Finger Lakes Wine Country has been on my radar for a while, however, domestic travel was far from my purview with a partner in Lebanon and many travel plans abroad. 

It’s been a constant mental battle of when is the “right” time to really get out and travel to public places / touristic areas. Everyone has their level of risk and reasons like having a mom at home who’s in her 70s and not wanting to be the cause of the spread. My family and I have been wearing masks, washing our hands like crazy and being very mindful of social distance measures. 

Summer has started to bring about warmer temps and drawing many outside. I wanted to get to a place like Finger Lakes with ample outdoor and alfresco options to limit human interaction and risk. The region and local businesses really appeared to be taking lots of precautions and taking this very seriously, which eased our concerns as well.

After picking a weekend just after the initial phase of openings, I mapped out our visit. I found a place right on the water to be our “homebase” and proximity to the activities that were most appealing. The pretty recently renovated Plum Point Lodge is perched right on the water with a dock, fire pit, pool, and restaurant. It was ideal for the four of us. 

Scoping out the wineries and the time we had there, I made reservations at nearby Hermann J. Wiemer Winery, and across the lake, Wagner Vineyard, a highly awarded winery, known for the wide selection of Rieslings for that Saturday. 

We arrived late afternoon on Friday, checked-in to Plum Point Lodge, and made our way to Grist Iron Brewery with a lake view and dining outside. No reservations needed and the team there had a system setup to keep us all safe, while we enjoyed their craft brews, pizza and the view. There were a lot of great beers, so while we couldn’t do flights, we did some sharing among ourselves and sampled a few. Favorites that we tried: QKA Cream Ale, Sweet Disaster Cherry Kolsch, That’s My Jam! Mixed Berry Sour, Boom Scotch-A-Lotcha.

We took some beer to go and went back to make good use of our lodge’s dock and weather. 

The following morning we got a reasonably early start to check out The Windmill Farm & Craft Market (mostly outdoor market with precautions in place) before the crowds showed up. It was nice to support the local vendors, who were genuinely happy to see people and start recuperating their businesses. 

Windmill Craft

The Amish have a great selection of baked goods, lots of knick knacks, some craft made items, antiques, outdoor furniture, produce and things to eat like breakfast sandwiches, BBQ, and typical fair food. 

While we had some time before our first wine tasting, a short drive north of the market is a quaint town called Geneva, lined with stately houses decorated in flowers, many overlooking Seneca Lake. It’s a place where you go for your architecture and home envy needs. Limited on time, we got around on foot for an hour or so. 
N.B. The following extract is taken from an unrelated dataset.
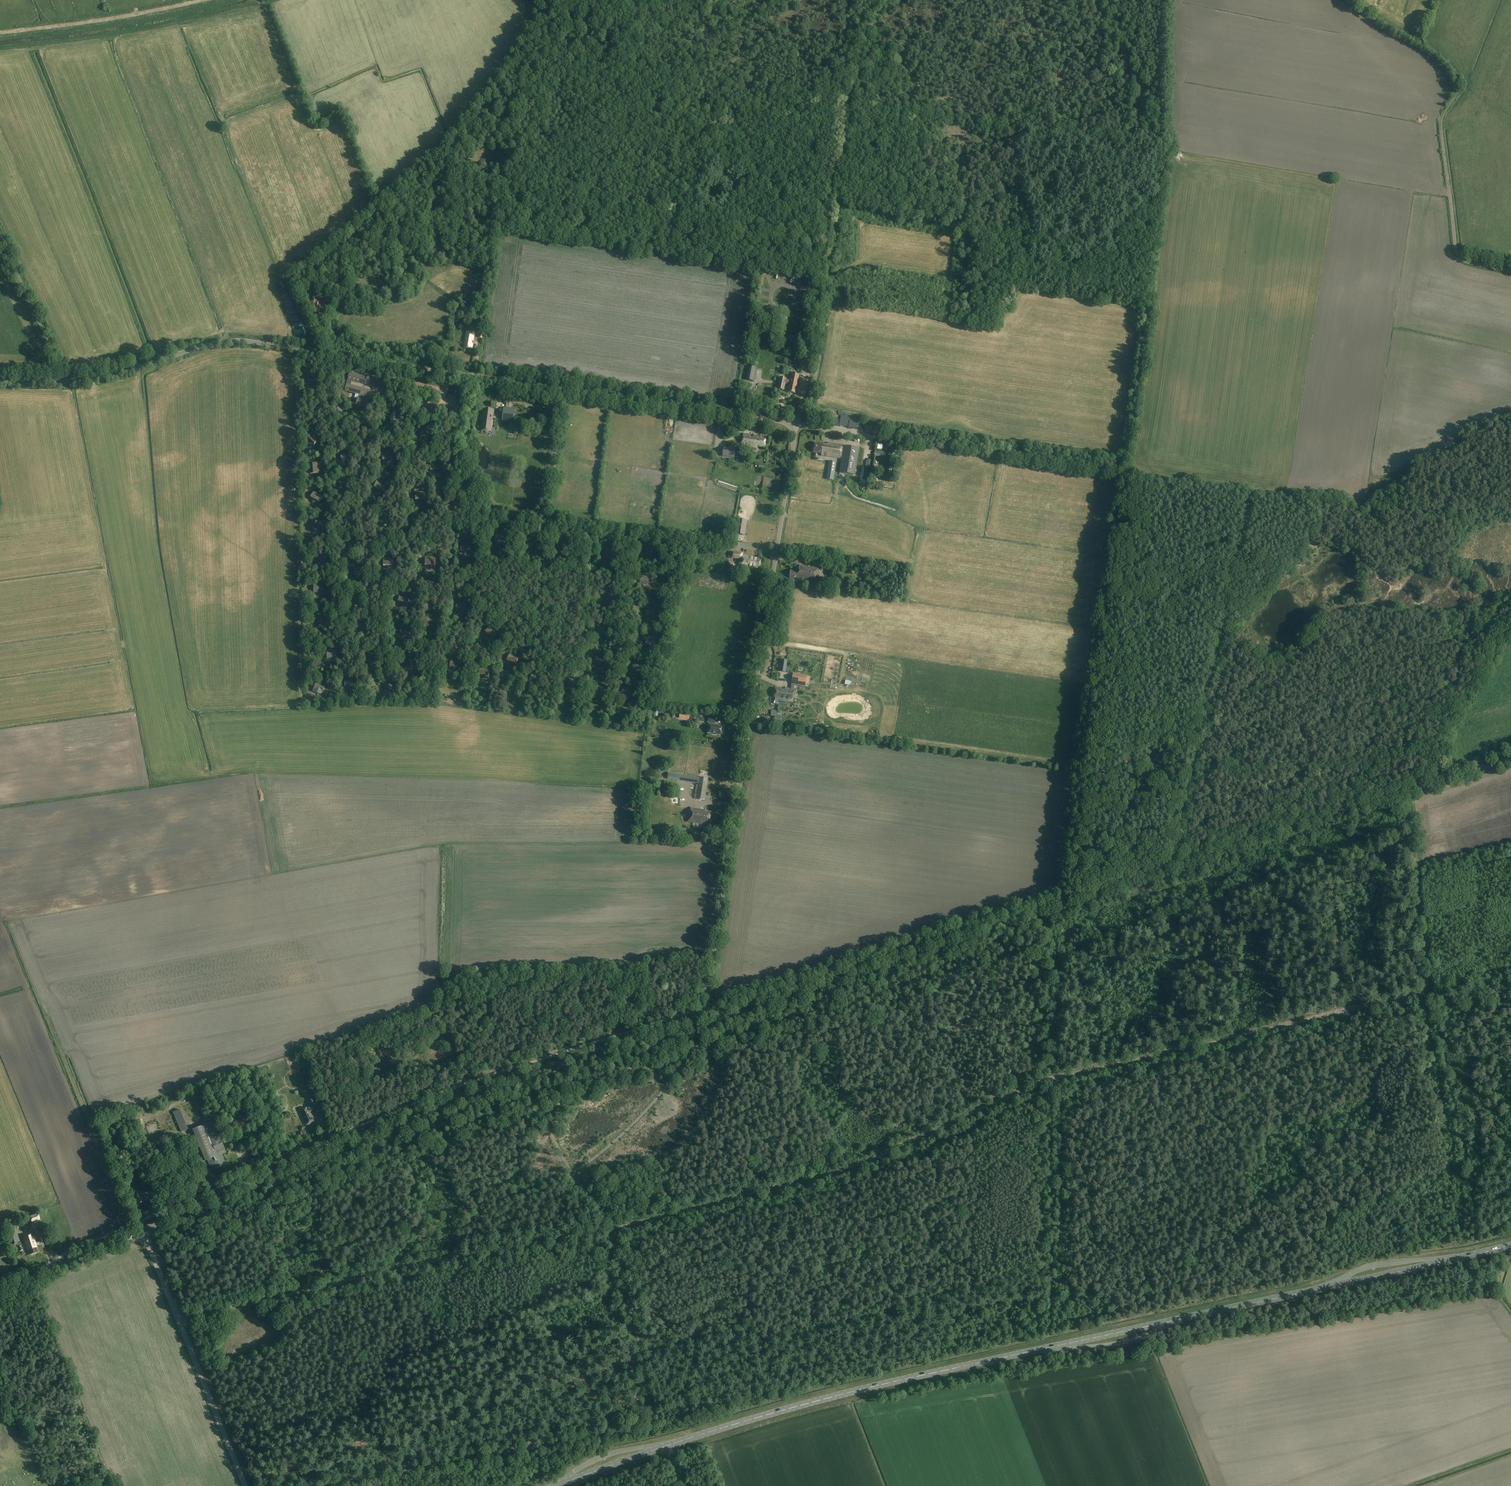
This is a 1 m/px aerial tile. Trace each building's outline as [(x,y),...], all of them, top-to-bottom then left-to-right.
[(315,298),(314,304),(313,312),(320,313),(321,306),(325,306),(326,300),(315,298)] [(472,349),(473,344),(472,344),(472,340),(474,340),(475,332),(467,331),(464,347),(472,349)] [(754,381),(757,367),(748,366),(745,380),(754,381)] [(367,376),(350,371),(348,379),(352,380),(374,385),(376,376),(368,374),(367,376)] [(317,380),(316,372),(308,373),(309,381),(317,380)] [(785,384),(789,384),(789,385),(788,392),(795,393),(799,374),(790,373),(789,379),(786,379),(786,378),(780,377),(778,389),(783,390),(784,390),(785,384)] [(368,409),(370,400),(366,399),(368,390),(351,385),(347,384),(345,391),(356,394),(355,398),(358,399),(356,406),(368,409)] [(516,408),(509,408),(510,402),(506,402),(506,407),(504,407),(502,420),(514,422),(516,408)] [(345,415),(341,405),(333,408),(337,418),(345,415)] [(481,430),(491,431),(494,409),(484,408),(481,430)] [(396,422),(399,412),(392,411),(390,420),(391,420),(391,422),(391,424),(394,425),(395,423),(396,421),(396,422)] [(826,424),(839,426),(840,419),(828,417),(826,424)] [(430,441),(431,431),(421,430),(421,437),(425,437),(424,440),(430,441)] [(313,447),(320,440),(313,432),(308,437),(311,440),(308,442),(313,447)] [(766,436),(761,435),(761,436),(754,435),(753,437),(750,437),(750,435),(743,434),(742,445),(757,447),(757,446),(765,447),(766,436)] [(814,452),(822,454),(821,455),(840,458),(840,457),(842,457),(840,472),(855,475),(859,448),(844,446),(844,448),(841,447),(842,445),(828,443),(828,445),(815,443),(814,452)] [(736,448),(723,446),(722,456),(734,458),(736,448)] [(388,462),(393,461),(391,451),(381,453),(383,460),(387,459),(388,462)] [(349,460),(349,453),(341,453),(341,460),(347,460),(347,462),(349,462),(349,460)] [(829,461),(828,471),(827,471),(826,479),(833,480),(834,472),(836,462),(829,461)] [(310,474),(320,473),(320,463),(313,464),(313,468),(310,468),(310,474)] [(435,473),(441,473),(440,463),(430,464),(431,471),(435,470),(435,473)] [(345,488),(348,488),(347,486),(346,479),(338,480),(339,487),(345,486),(345,488)] [(382,494),(386,485),(377,481),(374,488),(378,489),(377,492),(382,494)] [(318,505),(323,497),(314,492),(311,498),(314,500),(312,502),(318,505)] [(420,503),(426,502),(425,492),(415,493),(416,500),(420,500),(420,503)] [(349,521),(352,520),(351,518),(350,512),(343,513),(344,517),(342,517),(343,520),(344,519),(344,520),(349,519),(349,521)] [(745,535),(748,520),(738,518),(735,534),(745,535)] [(322,532),(323,522),(316,522),(316,526),(313,525),(312,531),(322,532)] [(504,541),(505,535),(496,533),(494,541),(497,542),(497,540),(504,541)] [(537,542),(537,536),(527,536),(527,544),(530,544),(530,542),(537,542)] [(354,550),(356,550),(355,548),(356,548),(354,541),(347,543),(348,549),(353,548),(354,550)] [(471,554),(471,544),(461,544),(461,551),(465,551),(465,554),(471,554)] [(611,556),(614,549),(606,546),(604,552),(603,555),(605,556),(606,553),(611,556)] [(654,555),(656,548),(648,546),(645,555),(648,555),(648,553),(654,555)] [(754,568),(760,569),(761,559),(742,556),(743,554),(729,552),(728,557),(732,557),(732,558),(742,559),(741,567),(754,568)] [(316,555),(318,562),(319,562),(321,567),(328,565),(324,553),(316,555)] [(435,569),(435,559),(425,558),(425,565),(429,566),(429,569),(435,569)] [(393,569),(394,559),(384,559),(383,566),(387,566),(387,569),(393,569)] [(812,567),(812,568),(809,567),(809,566),(800,565),(799,571),(791,570),(790,578),(790,580),(794,580),(794,578),(797,578),(797,579),(815,582),(817,567),(812,567)] [(648,584),(650,578),(642,575),(639,584),(641,585),(642,582),(648,584)] [(315,584),(314,586),(314,593),(320,593),(320,595),(323,596),(324,585),(315,584)] [(612,603),(616,597),(608,593),(604,602),(606,603),(607,601),(612,603)] [(407,607),(410,597),(400,595),(398,602),(402,603),(401,606),(407,607)] [(465,613),(467,604),(458,601),(456,608),(460,609),(459,612),(465,613)] [(654,616),(655,609),(646,608),(646,618),(648,618),(648,615),(654,616)] [(437,625),(437,615),(427,614),(427,621),(431,622),(431,624),(437,625)] [(325,626),(328,626),(327,616),(317,616),(318,625),(325,624),(325,626)] [(603,635),(607,629),(600,624),(595,632),(597,634),(599,631),(603,635)] [(409,639),(412,629),(403,626),(400,633),(404,634),(403,637),(409,639)] [(492,640),(497,632),(489,626),(485,632),(489,634),(487,637),(492,640)] [(648,642),(654,640),(652,633),(644,636),(646,645),(649,644),(648,642)] [(334,660),(337,660),(337,650),(327,650),(327,658),(334,658),(334,660)] [(515,667),(519,658),(509,654),(507,661),(510,662),(509,665),(515,667)] [(372,664),(377,663),(375,655),(370,656),(370,655),(366,656),(367,661),(368,666),(372,665),(372,664)] [(601,665),(605,660),(598,655),(592,662),(594,664),(596,662),(601,665)] [(405,669),(410,670),(410,669),(414,669),(415,661),(410,660),(410,659),(406,659),(406,664),(405,664),(405,669)] [(459,672),(461,662),(451,660),(450,667),(454,668),(453,671),(459,672)] [(641,668),(643,662),(635,660),(632,669),(635,669),(635,667),(641,668)] [(489,679),(490,669),(480,668),(479,675),(483,675),(483,678),(489,679)] [(540,683),(543,677),(532,673),(529,681),(531,682),(532,680),(540,683)] [(791,684),(791,689),(794,689),(795,685),(805,686),(806,684),(806,681),(809,682),(810,677),(797,675),(798,674),(793,673),(791,684)] [(575,688),(578,682),(570,679),(567,688),(569,689),(570,686),(575,688)] [(353,685),(354,681),(345,680),(344,689),(347,689),(347,687),(353,687),(356,688),(356,685),(353,685)] [(322,695),(326,685),(317,682),(313,691),(322,695)] [(604,693),(606,687),(599,683),(595,692),(597,693),(598,691),(604,693)] [(384,690),(385,695),(390,694),(394,693),(394,685),(389,685),(389,684),(385,684),(385,690),(384,690)] [(628,697),(632,691),(626,686),(620,693),(622,695),(623,693),(628,697)] [(780,700),(793,701),(795,689),(794,689),(791,689),(785,688),(785,690),(775,688),(774,697),(776,697),(775,701),(780,701),(780,700)] [(716,734),(721,734),(722,727),(717,726),(717,724),(714,724),(714,723),(715,723),(716,719),(708,717),(707,722),(709,722),(709,726),(710,728),(710,733),(712,733),(712,734),(716,735),(716,734)] [(685,781),(698,783),(698,785),(696,784),(695,798),(705,800),(706,795),(708,778),(699,777),(698,777),(686,775),(685,775),(668,772),(667,778),(685,781)] [(705,812),(691,810),(691,812),(689,812),(688,821),(704,824),(704,823),(709,823),(710,813),(705,812)] [(392,1057),(391,1059),(389,1056),(382,1062),(386,1068),(395,1061),(392,1057)] [(206,1108),(199,1091),(193,1094),(199,1111),(206,1108)] [(308,1098),(312,1106),(301,1111),(307,1124),(314,1121),(311,1113),(318,1109),(313,1096),(308,1098)] [(180,1109),(172,1112),(181,1132),(188,1129),(180,1109)] [(193,1129),(206,1161),(207,1160),(209,1164),(212,1171),(227,1165),(222,1154),(226,1153),(221,1140),(220,1141),(216,1131),(217,1130),(213,1121),(211,1117),(202,1120),(204,1125),(193,1129)] [(136,1165),(139,1171),(149,1166),(147,1160),(136,1165)] [(142,1197),(151,1193),(150,1189),(133,1196),(137,1204),(144,1201),(142,1197)] [(38,1213),(30,1216),(32,1222),(35,1221),(35,1222),(40,1220),(38,1213)] [(18,1243),(13,1228),(7,1230),(12,1245),(18,1243)] [(23,1236),(28,1250),(30,1254),(38,1252),(35,1245),(36,1244),(34,1237),(32,1238),(30,1233),(23,1236)]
By now, we’ve had some coffee, filled our bellies with baked goods, taken a nice walk, so now it was time for our first wine tasting appointment at Hermann J. Wiemer Winery back down the road. The sun was dead center on the winery, so thankfully, we were seated in the outdoor terrace with only a couple and us out there. 

Hermann J. Wiemer Winery

To keep germs limited, we were able to order half, full or bottles to be served to the table. That suited us just fine, so we could tailor to our palettes. We were happy to learn they specialized in non-sweet, dryer wines. The day called for refreshing white wines, rose and bubbles. 

As we were closing out our tab and buying bottles for later on the dock, we saw lots of people coming through, so our timing was perfect for a tasting at 2 pm, departure just after 3 pm. 

While everything is a pretty easy drive (just up one side of the lake or the other), I’m glad we spaced out our vineyard timing. We made our way over to Wagner Winery just in time for the 4:30 pm tasting. Our tasting was pretty quick, so we could squeeze in time on the terrace overlooking the lake and snack on some cheese curds that you can buy on site. 

Side note, they close at 5 pm and allow you to linger a little while til they have to close up. I would advise an earlier tasting, so you have time to try their on-site brews and cafe (closes at 4 pm). That was the only drawback, and well, the lack of umbrellas for the sun. Bring sunscreen, especially for my fellow fair skinned friends. 

Wagner Winery Terrace

As we left Wagner, we ordered ahead to get carry out pizza at local favorite, Jerlando’s. During our short wait in Watkins, we had to treat ourselves to dessert first at Ben & Jerry’s down the street. You can’t come into Watkins Glen and NOT go there. Plus, it’s great to see the B&J folksy car out front and the social activism on the walls inside. Happy to support their business and activism. More companies like this, please. 

Ben & Jerry's Car

The weekend really flew by. By Sunday morning, I was realizing that we really didn’t have much time left before our drive back to Pennsylvania. The hotel had keyless check-in and out, so we packed up, left a tip and were on our way. My brother being a cider fan, we dropped into the neighboring Cidery. While they tasted ciders, we got ourselves a slushy drink with a mix of cider and some sort of fruit wine. It fit the bill for the heat that day. 

Seneca Harbor Station
Seneca Harbor Station Pier

At long last, we had to drop by the Seneca Harbor Station with a view of the town’s iconic pier and red cabin, overlooking the lake. Their outdoor terrace offered a social distance al fresco lunch option and a chance to have some local seafood. Get the clam chowder! 

Watkins Glen Hike

A few minutes down the road, we stopped to enjoy the Watkins Glen Waterfall Trail on our way out of town. The ranger said it would take us a few hours, so in the heat, we paused after he told us how many steps there were. After a few grumbles from the group, we made our way into the park and it didn’t disappoint. The cool rock formations and waterfalls trickled into the crevices as we weaved deeper in. Even stopping for photos and putting our heads under the falls, we finished the trail in a little over an hour. A perfect end to our wine and food indulgent weekend. 

Now I’m already planning to return. Apparently there’s a wine tour by boat on the next lake over. So, I have to do that.